§ Goal of the exercise:
Give back exactly the lines of the entries below from the line with "TANAKAウォッチギャラリー久屋大通" to the line with "IWC名古屋ブティック", inclusive, and only those.

§ Entries supplied:
════════════════

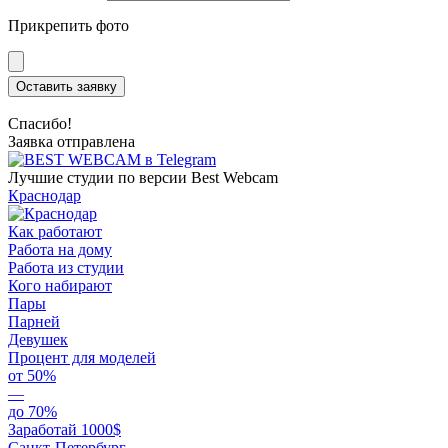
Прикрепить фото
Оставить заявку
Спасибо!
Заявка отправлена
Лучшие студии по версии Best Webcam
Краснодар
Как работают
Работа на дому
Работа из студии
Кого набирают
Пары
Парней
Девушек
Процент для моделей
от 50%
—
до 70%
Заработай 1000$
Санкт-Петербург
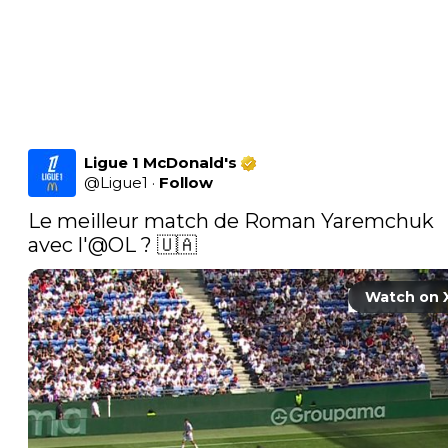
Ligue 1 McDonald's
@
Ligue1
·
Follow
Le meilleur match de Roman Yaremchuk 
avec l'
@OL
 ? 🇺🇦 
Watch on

════════════════

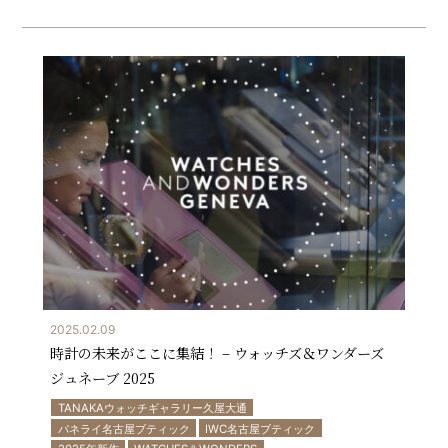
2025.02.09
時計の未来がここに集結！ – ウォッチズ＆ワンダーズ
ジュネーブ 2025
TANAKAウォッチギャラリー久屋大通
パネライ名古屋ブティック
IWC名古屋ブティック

════════════════

§ Answer box:
TANAKAウォッチギャラリー久屋大通
パネライ名古屋ブティック
IWC名古屋ブティック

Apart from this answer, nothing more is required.